Authy can be used just as a SMS-based 2fa, and this is as insecure as Google SMS. Note that this is still more secure than you (or me) implementing you own code via sms, because they do intelligence on the phone numbers, especially on critical operations like changing phone/merging accounts.

Then there's Authy app with the TOTP code, similar to Google Authenticator. From a security perspective it is true that having Authy on multiple devices slightly decreases your security, as an attacker could steal any device and bypass your 2fa.

I'm not convinced when people say that they can turn off Authy with just a phone verification (i.e. stealing the phone number), vs you can't on Google Authenticator. The fact that you have Google Authenticator, maybe even as a default, doesn't mean you don't have SMS too as an option, so the same attack can happen on Google.
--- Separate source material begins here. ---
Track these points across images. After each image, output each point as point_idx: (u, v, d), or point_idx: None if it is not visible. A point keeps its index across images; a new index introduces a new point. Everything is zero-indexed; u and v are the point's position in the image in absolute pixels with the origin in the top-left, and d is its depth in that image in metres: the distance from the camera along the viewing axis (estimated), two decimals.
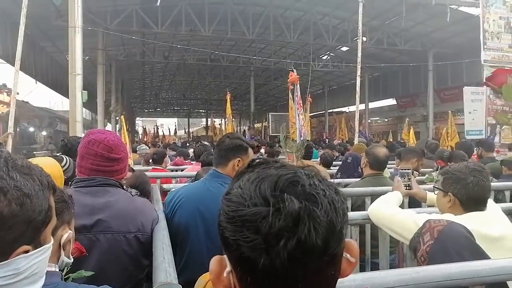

Also, note that for many critical operations, in Authy and Google, you receive a notification. In particular, if you have many devices connected, you'll receive multiple notifications with an higher probability of catching the issue on time.

It would be nice to see explicit examples of the attacks mentioned. If you have someone's password and phone number [], you have a lot, and you can probably fool Google, Facebook, or any big as you can fool Authy.

let's also remember that 2fa is the 2nd factor. Your first factor, the password, should be strong as well.



People say "Google Authenticator" because they feel silly saying "TOTP", which is a term that no normal user knows. But you can substitute any TOTP application for Google's (Duo's is a popular alternative, and there's no phone number link in the Duo onboarding process).

Facebook calls these "code generator applications" and maybe that term will catch on.


My comment still applies. In the majority of the 2fa implementation you activate via sms, then you can set up totp.

Even if you forget about sms, sms is still available to get a code and bypass 2fa.

Authy itself, if you have the app, never sends you sms but push notification.

I'm not sure duo is relevant in this discussion, no consumer app that i know/i'm aware of uses duo.


I'm not sure you're following. You don't have to register with Google or with Duo to use their TOTP applications. Google Authenticator installed on your phone doesn't ask for your Google account or your phone number; it just sits there waiting for you to show it a bar code for a TOTP site. Same with Duo.

Used that way --- the default way --- you can't bypass it with SMS.


The parent comment was asking about GA vs Authy.

Responses were like GA is better because there's no SMS. This is true if you look at GA vs Authy mobile apps.

This is false, if you look at the consumer services where you enabled 2fa (Google, Facebook, Twitter, Instagram, Coinbase, Twitch...). They all require SMS to setup 2fa, and let you use SMS to bypass GA.

You can not bypass GA with an SMS (the TOTP), you can bypass the service 2fa, because for availability reasons they must provide you more than a single 2fa method.